下級仕官の四男。戦では「花方」と呼ばれる切り込み隊の一人。

自他ともに認める朴念仁。堅物なくらいに真面目な性格。

新嘗祭の奉納舞ではトリを勤める舞の名手。

鸞(らん)

「久生(くう)」と呼ばれる魂を喰らう無形の神様。

白雀を気に入って自分の食物認定して付き纏う。

相手によって姿形を変えるが、白雀の前では5歳の童の姿でいることが多い。

傲岸不遜で態度がデカい上、戦闘能力も高い。

久生はもともと死者の魂を召し上げる役割を持つが、鸞の場合、生きている者から魂を引っこ抜くこともする。


波武(はむ)

実の名は「大波武」。成人男性を軽々背負える程の大きな白狼の姿の「尸忌(しき)」。

尸忌は、屍を召して地に返す役割を持つ神。

白雀の屍を召し損ねて以降、他に取られないように、何くれと力になる。

鳰(にお)

神に御身を御饌(みけ)に捧げる「夜光杯の儀」の贄にされ、残った右目と脳をビスクの頭部に納めた改造人間。
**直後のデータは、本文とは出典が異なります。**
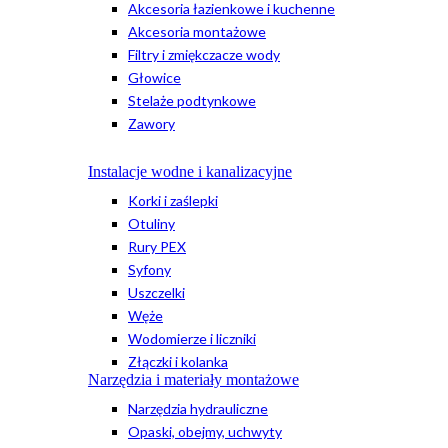
Akcesoria łazienkowe i kuchenne
Akcesoria montażowe
Filtry i zmiękczacze wody
Głowice
Stelaże podtynkowe
Zawory
Instalacje wodne i kanalizacyjne
Korki i zaślepki
Otuliny
Rury PEX
Syfony
Uszczelki
Węże
Wodomierze i liczniki
Złączki i kolanka
Narzędzia i materiały montażowe
Narzędzia hydrauliczne
Opaski, obejmy, uchwyty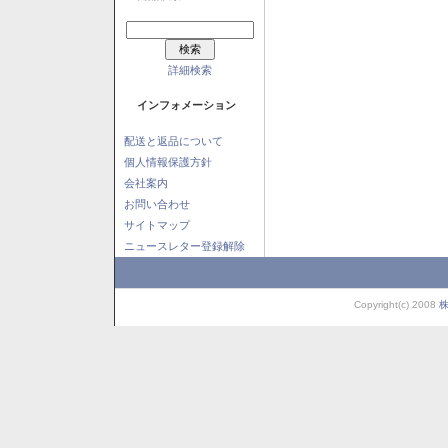
詳細検索
インフォメーション
配送と返品について
個人情報保護方針
会社案内
お問い合わせ
サイトマップ
ニュースレター登録解除
Copyright(c) 2008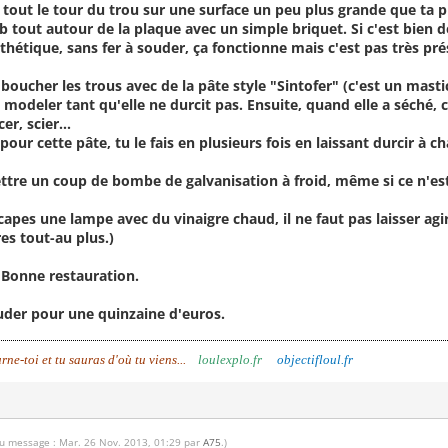
tout le tour du trou sur une surface un peu plus grande que ta piè
omb tout autour de la plaque avec un simple briquet. Si c'est bien
sthétique, sans fer à souder, ça fonctionne mais c'est pas très pr
boucher les trous avec de la pâte style "Sintofer" (c'est un mast
 modeler tant qu'elle ne durcit pas. Ensuite, quand elle a séché, 
er, scier...
pour cette pâte, tu le fais en plusieurs fois en laissant durcir à ch
ettre un coup de bombe de galvanisation à froid, même si ce n'est 
capes une lampe avec du vinaigre chaud, il ne faut pas laisser agi
es tout-au plus.)
 Bonne restauration.
ouder pour une quinzaine d'euros.
urne-toi et tu sauras d'où tu viens...
loulexplo.fr
objectifloul.fr
du message : Mar. 26 Nov. 2013, 01:29 par
A75
.)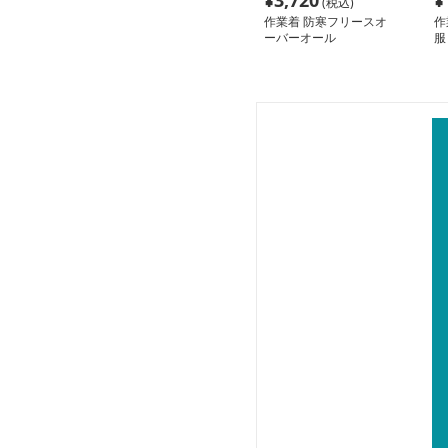
¥
3,720
¥
(税込)
作業着 防寒フリースオ
作
ーバーオール
服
医術師の梟(きょう)の施療院で働いている。瀕死の白雀を看護した。

阿比(あび)

死者を弔う際に久生を呼び下ろす「謳い」。

屋代に所属しない「流しの謳い」を生業としており、波武、鸞とは古くからの知り合い。

遠仁相手に幾度となく修羅場を潜り抜けている。細かいことは気にしない性格。